TITLE: GA DSI07 Project 4: WEB SCRAPING JOB POSTINGS by Chua Chin Hon
[Github repo title: ga_project4_cch]
SUMMARY: This is my fourth assigned project at General Assembly (Singapore), as part of a 12-week Data Science Immersive course. The project involves scrapping for jobs data on a government jobs bank, and using the data to analyse salary trends and to see if they are predictive of high pay.

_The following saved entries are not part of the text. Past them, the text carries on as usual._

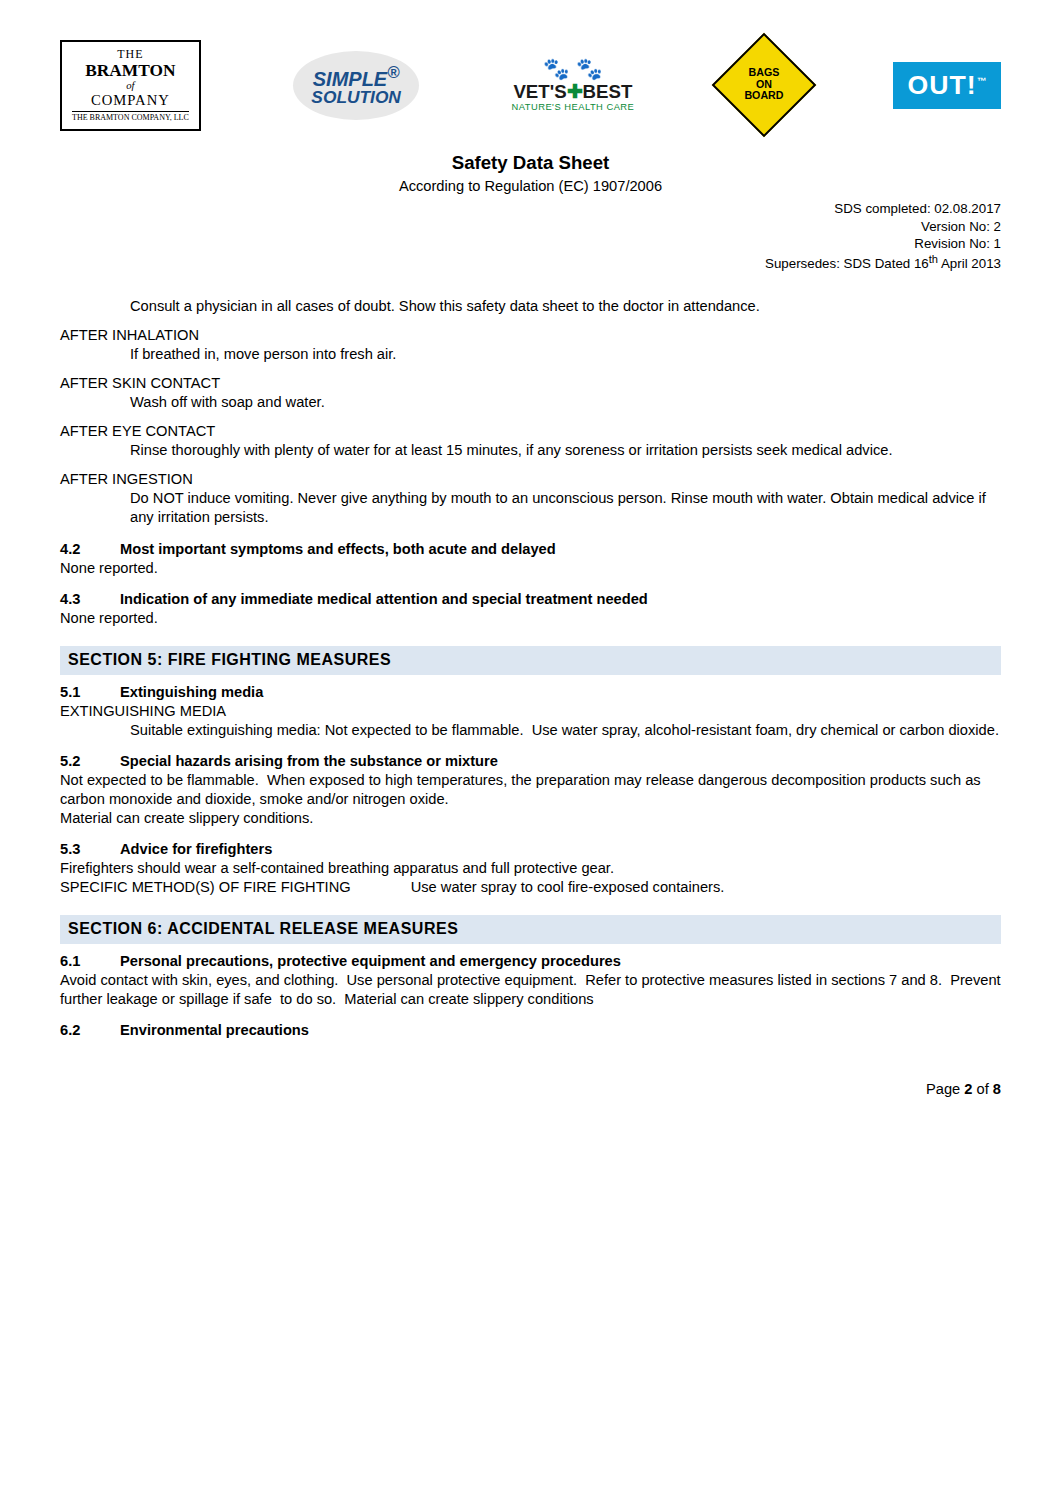THE
BRAMTON
of
COMPANY
THE BRAMTON COMPANY, LLC
SIMPLE®
SOLUTION
🐾 🐾
VET'S✚BEST
NATURE'S HEALTH CARE
BAGS
ON
BOARD
OUT!™
Safety Data Sheet
According to Regulation (EC) 1907/2006
SDS completed: 02.08.2017
Version No: 2
Revision No: 1
Supersedes: SDS Dated 16th April 2013
Consult a physician in all cases of doubt. Show this safety data sheet to the doctor in attendance.
AFTER INHALATION
If breathed in, move person into fresh air.
AFTER SKIN CONTACT
Wash off with soap and water.
AFTER EYE CONTACT
Rinse thoroughly with plenty of water for at least 15 minutes, if any soreness or irritation persists seek medical advice.
AFTER INGESTION
Do NOT induce vomiting. Never give anything by mouth to an unconscious person. Rinse mouth with water. Obtain medical advice if any irritation persists.
4.2 Most important symptoms and effects, both acute and delayed
None reported.
4.3 Indication of any immediate medical attention and special treatment needed
None reported.
SECTION 5: FIRE FIGHTING MEASURES
5.1 Extinguishing media
EXTINGUISHING MEDIA
Suitable extinguishing media: Not expected to be flammable. Use water spray, alcohol-resistant foam, dry chemical or carbon dioxide.
5.2 Special hazards arising from the substance or mixture
Not expected to be flammable. When exposed to high temperatures, the preparation may release dangerous decomposition products such as carbon monoxide and dioxide, smoke and/or nitrogen oxide.
Material can create slippery conditions.
5.3 Advice for firefighters
Firefighters should wear a self-contained breathing apparatus and full protective gear.
SPECIFIC METHOD(S) OF FIRE FIGHTING Use water spray to cool fire-exposed containers.
SECTION 6: ACCIDENTAL RELEASE MEASURES
6.1 Personal precautions, protective equipment and emergency procedures
Avoid contact with skin, eyes, and clothing. Use personal protective equipment. Refer to protective measures listed in sections 7 and 8. Prevent further leakage or spillage if safe to do so. Material can create slippery conditions
6.2 Environmental precautions
Page 2 of 8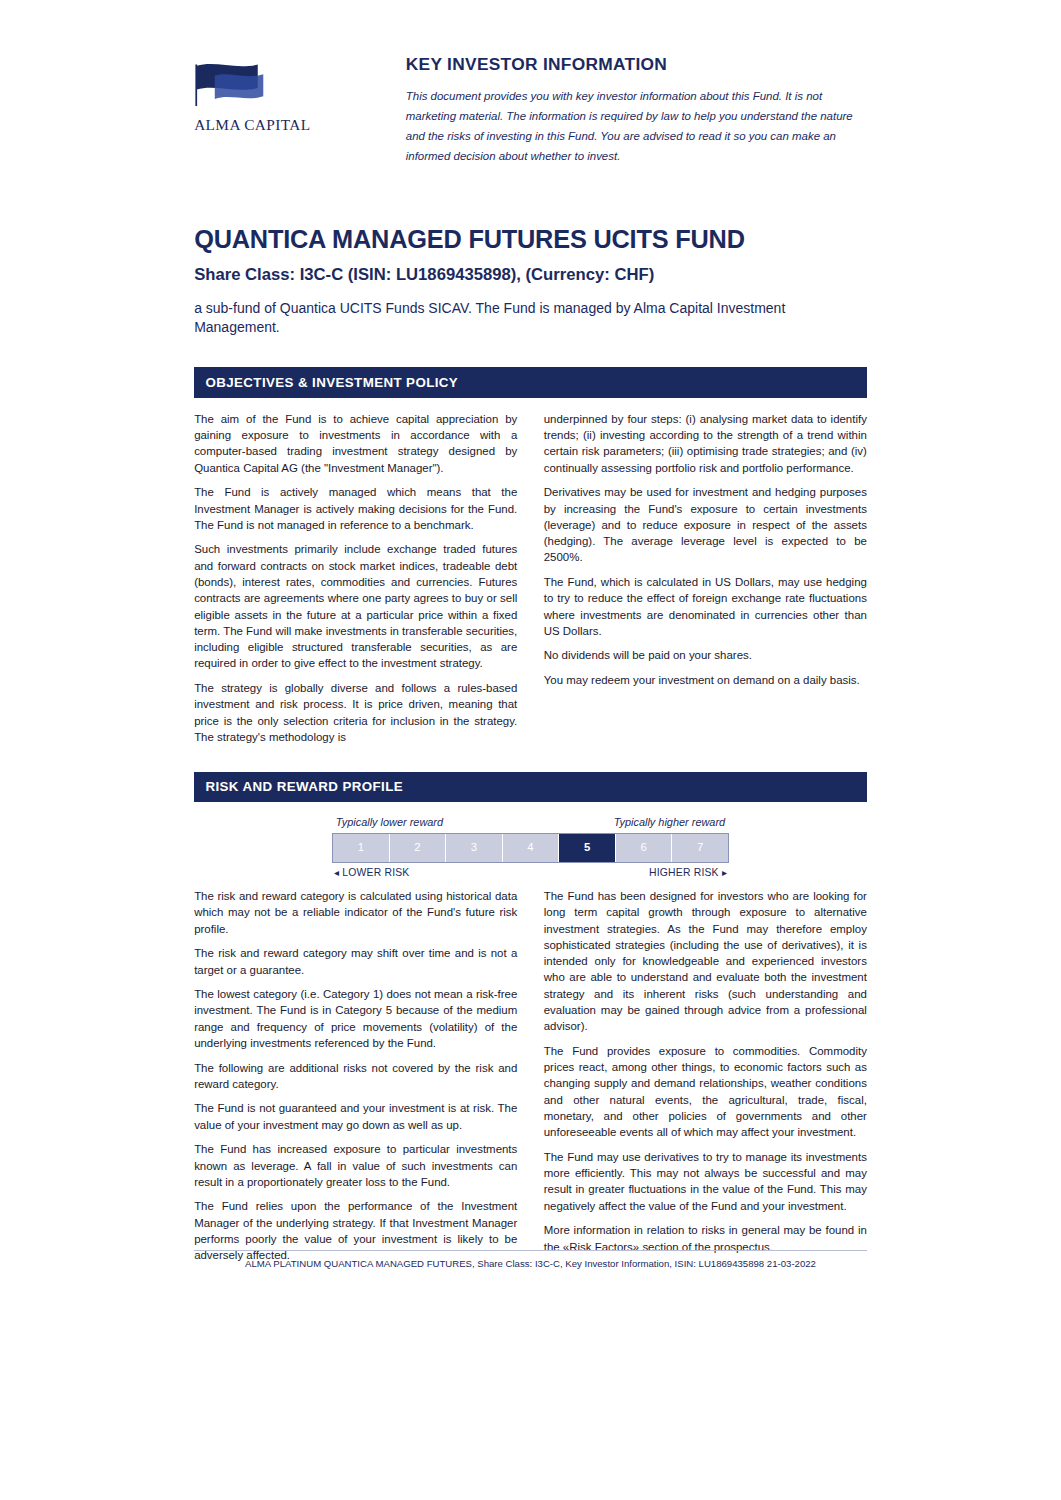ALMA CAPITAL
KEY INVESTOR INFORMATION
This document provides you with key investor information about this Fund. It is not marketing material. The information is required by law to help you understand the nature and the risks of investing in this Fund. You are advised to read it so you can make an informed decision about whether to invest.
QUANTICA MANAGED FUTURES UCITS FUND
Share Class: I3C-C (ISIN: LU1869435898), (Currency: CHF)
a sub-fund of Quantica UCITS Funds SICAV. The Fund is managed by Alma Capital Investment Management.
OBJECTIVES & INVESTMENT POLICY
The aim of the Fund is to achieve capital appreciation by gaining exposure to investments in accordance with a computer-based trading investment strategy designed by Quantica Capital AG (the "Investment Manager").
The Fund is actively managed which means that the Investment Manager is actively making decisions for the Fund. The Fund is not managed in reference to a benchmark.
Such investments primarily include exchange traded futures and forward contracts on stock market indices, tradeable debt (bonds), interest rates, commodities and currencies. Futures contracts are agreements where one party agrees to buy or sell eligible assets in the future at a particular price within a fixed term. The Fund will make investments in transferable securities, including eligible structured transferable securities, as are required in order to give effect to the investment strategy.
The strategy is globally diverse and follows a rules-based investment and risk process. It is price driven, meaning that price is the only selection criteria for inclusion in the strategy. The strategy's methodology is
underpinned by four steps: (i) analysing market data to identify trends; (ii) investing according to the strength of a trend within certain risk parameters; (iii) optimising trade strategies; and (iv) continually assessing portfolio risk and portfolio performance.
Derivatives may be used for investment and hedging purposes by increasing the Fund's exposure to certain investments (leverage) and to reduce exposure in respect of the assets (hedging). The average leverage level is expected to be 2500%.
The Fund, which is calculated in US Dollars, may use hedging to try to reduce the effect of foreign exchange rate fluctuations where investments are denominated in currencies other than US Dollars.
No dividends will be paid on your shares.
You may redeem your investment on demand on a daily basis.
RISK AND REWARD PROFILE
Typically lower reward Typically higher reward
1
2
3
4
5
6
7
◂ LOWER RISK HIGHER RISK ▸
The risk and reward category is calculated using historical data which may not be a reliable indicator of the Fund's future risk profile.
The risk and reward category may shift over time and is not a target or a guarantee.
The lowest category (i.e. Category 1) does not mean a risk-free investment. The Fund is in Category 5 because of the medium range and frequency of price movements (volatility) of the underlying investments referenced by the Fund.
The following are additional risks not covered by the risk and reward category.
The Fund is not guaranteed and your investment is at risk. The value of your investment may go down as well as up.
The Fund has increased exposure to particular investments known as leverage. A fall in value of such investments can result in a proportionately greater loss to the Fund.
The Fund relies upon the performance of the Investment Manager of the underlying strategy. If that Investment Manager performs poorly the value of your investment is likely to be adversely affected.
The Fund has been designed for investors who are looking for long term capital growth through exposure to alternative investment strategies. As the Fund may therefore employ sophisticated strategies (including the use of derivatives), it is intended only for knowledgeable and experienced investors who are able to understand and evaluate both the investment strategy and its inherent risks (such understanding and evaluation may be gained through advice from a professional advisor).
The Fund provides exposure to commodities. Commodity prices react, among other things, to economic factors such as changing supply and demand relationships, weather conditions and other natural events, the agricultural, trade, fiscal, monetary, and other policies of governments and other unforeseeable events all of which may affect your investment.
The Fund may use derivatives to try to manage its investments more efficiently. This may not always be successful and may result in greater fluctuations in the value of the Fund. This may negatively affect the value of the Fund and your investment.
More information in relation to risks in general may be found in the «Risk Factors» section of the prospectus.
ALMA PLATINUM QUANTICA MANAGED FUTURES, Share Class: I3C-C, Key Investor Information, ISIN: LU1869435898 21-03-2022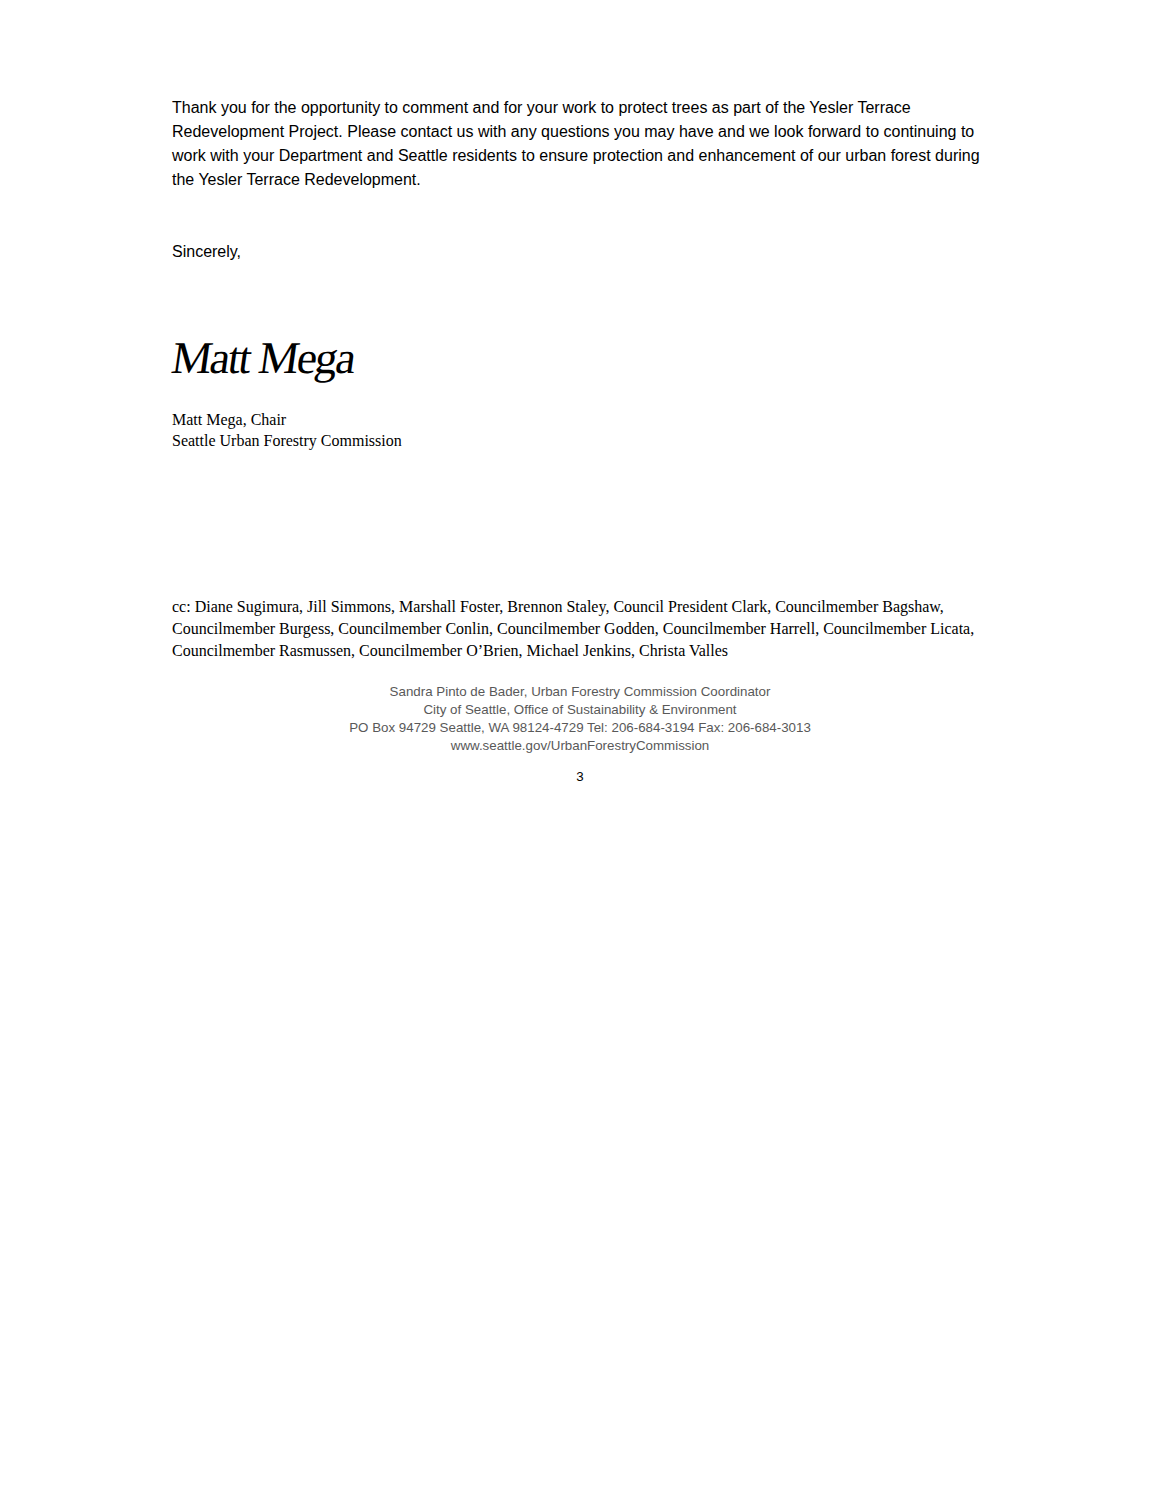Thank you for the opportunity to comment and for your work to protect trees as part of the Yesler Terrace Redevelopment Project. Please contact us with any questions you may have and we look forward to continuing to work with your Department and Seattle residents to ensure protection and enhancement of our urban forest during the Yesler Terrace Redevelopment.
Sincerely,
Matt Mega
Matt Mega, Chair
Seattle Urban Forestry Commission
cc: Diane Sugimura, Jill Simmons, Marshall Foster, Brennon Staley, Council President Clark, Councilmember Bagshaw, Councilmember Burgess, Councilmember Conlin, Councilmember Godden, Councilmember Harrell, Councilmember Licata, Councilmember Rasmussen, Councilmember O’Brien, Michael Jenkins, Christa Valles
Sandra Pinto de Bader, Urban Forestry Commission Coordinator
City of Seattle, Office of Sustainability & Environment
PO Box 94729 Seattle, WA 98124-4729 Tel: 206-684-3194 Fax: 206-684-3013
www.seattle.gov/UrbanForestryCommission
3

I've also published a Medium post on my findings: https://medium.com/@chinhonchua/10-charts-to-guide-your-search-for-a-data-science-job-in-singapore-e4e3be9f1135
My answers for the project are in the following files in the notebooks folder:
1.0-cch-project4-Webscrape.ipynb,
1.1-cch-project4-Data_Text_Cleaning.ipynb,
1.2-cch-project4-Visualisation.ipynb,
2.0-cch-project4-Question1_Modelling.ipynb,
3.0-cch-project4-Question2_Modelling.ipynb
4.0-cch-project4-Summary_Report.ipynb
FOLDERS
2 x Folders, one each for notebooks and data
FILES
Data folder [2 files, 1 sub-folder]
chromedriver: For the webscraping exercise
jobs.csv: Original jobs dataset via webscrapping
housing.csv: Cleaned up CSV file
Notebooks folder [7 files]
1.0-cch-project4-Webscrape.ipynb: Web-scraping for jobs data
1.1-cch-project4-Data_Text_Cleaning.ipynb: Data cleaning and minor feature engineering
1.2-cch-project4-Visualisation: Visualising key job and salary trends
2.0-cch-project4-Question1_Modelling.ipynb: Answering the business questions in Qn1
3.0-cch-project4-Question2_Modelling.ipynb: Answering the business questions in Qn2
4.0-cch-project4-Summary_Report.ipynb: A summary report of the key findings
README.md: This is the original list of questions for the project.